The City of Toronto is trying another approach to attempt to have those who have violated the parking rules to pay the associated parking fines.

In addition, we were further advised that 407 International Inc. uses collection agencies to collect revenue for out-of-province vehicles. The minimum threshold for the collection of revenue is $30, which is in the range of the City’s average parking tag amount.”

The city government, like Ontario’s other municipalities, has no way to pursue out-of-province ignorers of parking rules. And the rule-ignorers know it: about 90 per cent of them decline to pay their Toronto tickets.

Their impunity costs the city more than $3 million per year. Following the lead of the for-profit 407 toll highway, cash-strapped Toronto is now attempting to lay down the law.

If the price is right, the parking department will hire a company to find the home addresses of out-of-province scofflaws beginning in the fall. That will allow a collections agency to pester them. “This is more about bringing fairness into the system than the money,” said manager of parking operations Anthony Fabrizi.

The city issued about 2.8 million parking tickets in 2010. It collected on about 80 per cent of them. But of about 115,000 tickets issued to people with out-of-province plates, only about 11,500 were paid — a 10 per cent collection rate.

When Ontario drivers are ticketed, the provincial government sends the city their home addresses within a day. But when out-of-province drivers are ticketed, the city has no access to their addresses. With no real prospect of collection, it usually has to cancel the ticket. The problem is not specific to Toronto, or to parking tickets. The Ontario government loses millions every year to out-of-province speeding ticket scofflaws.
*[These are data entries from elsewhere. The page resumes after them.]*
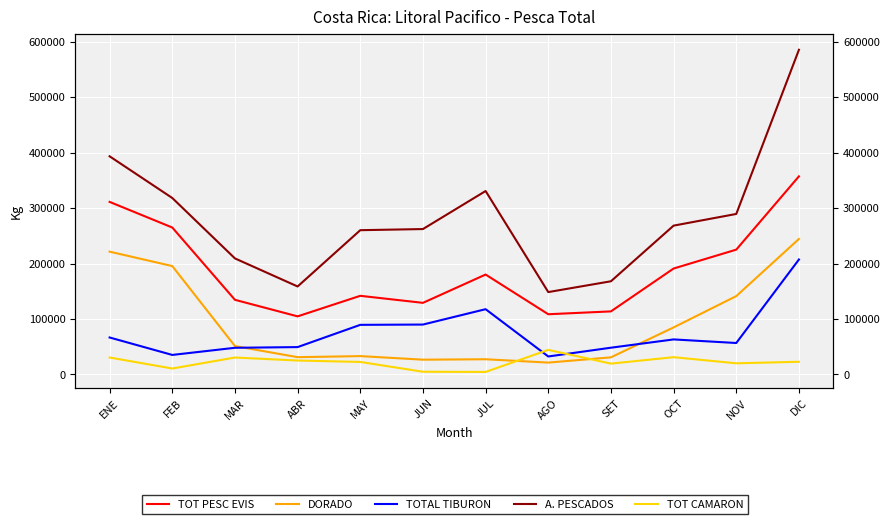

At how many categories does at least one series exceed 234639?

8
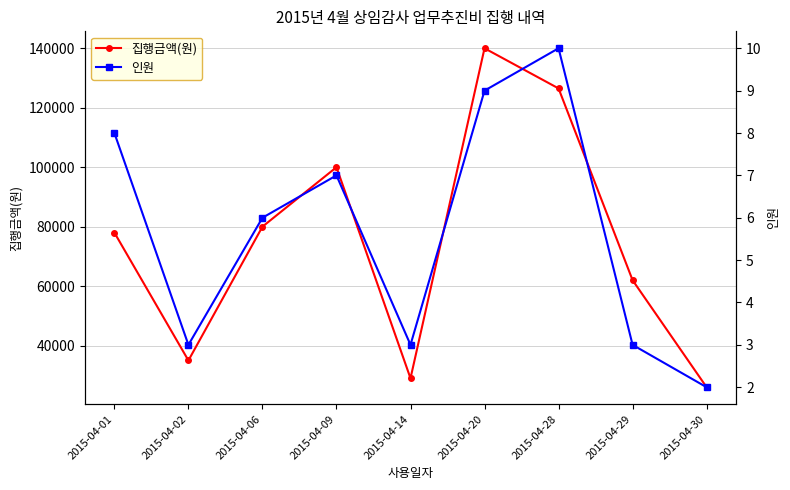

In 집행금액(원), how many points are higher than both neighbors (excluding endpoints)?

2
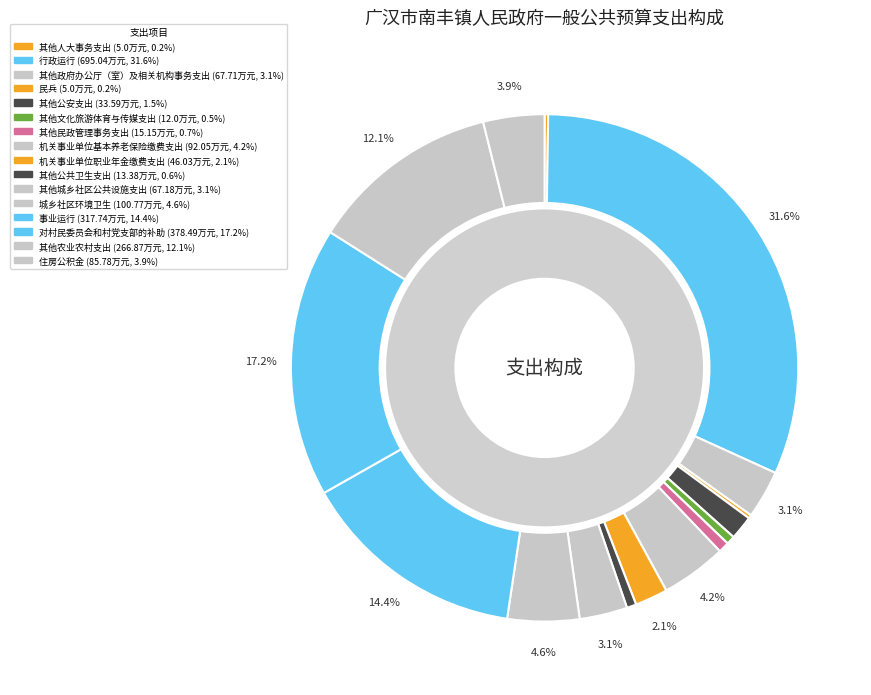

Between 住房公积金 and 其他公安支出, which is larger?

住房公积金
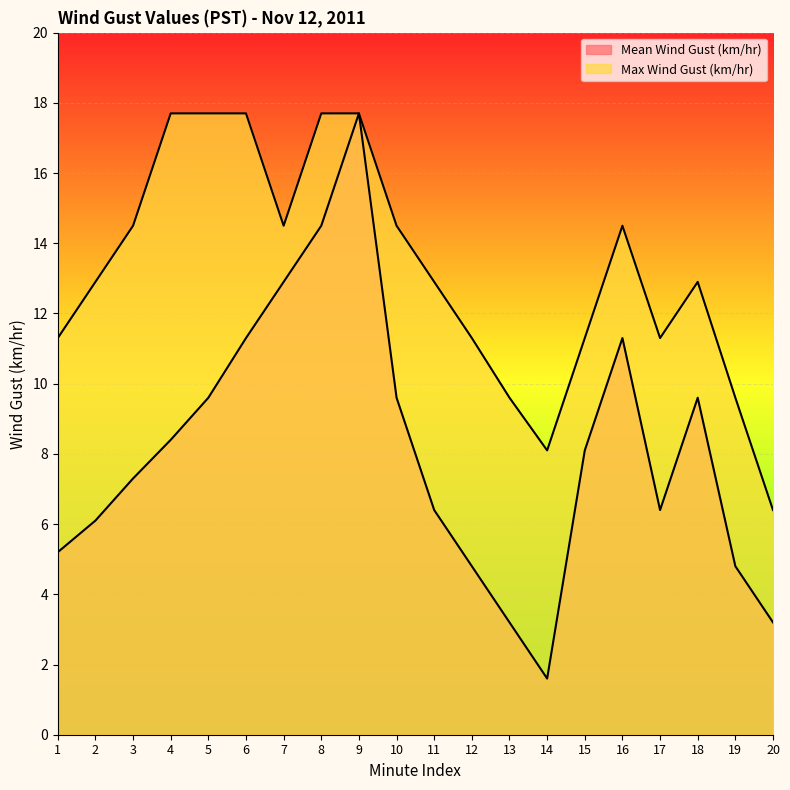

Count the number of data series in this chart.

2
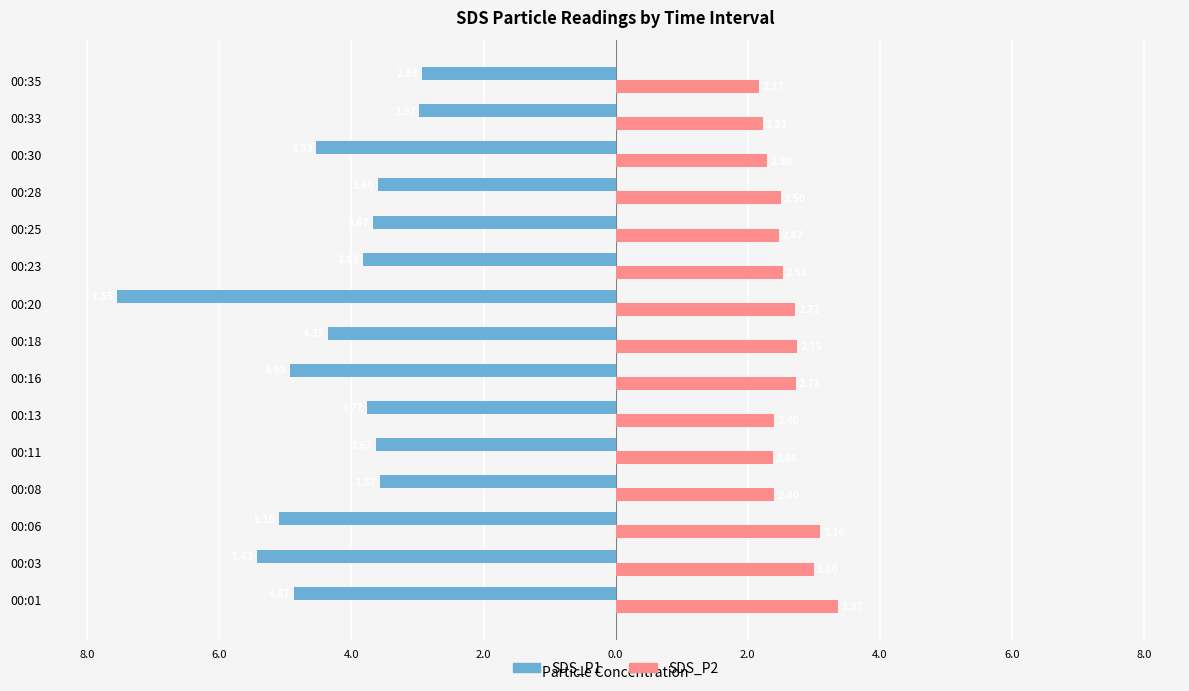

What are all the series names shown in the legend?

SDS_P1, SDS_P2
Fabrizi said he believes using outside companies to collect address information has been successful for the 407 ETR. But he’s not certain of its success in Toronto. The city is seeking to sign only a one-year contract with a company, with an option to renew for additional years if all goes well. “We’re testing the waters with this model,” he said. “Conceivably we can get all of this information and then nobody pays us.”

As of 2009, more than half of out-of-province parking violators were from Quebec, Alberta, British Columbia, New York, Michigan and Florida.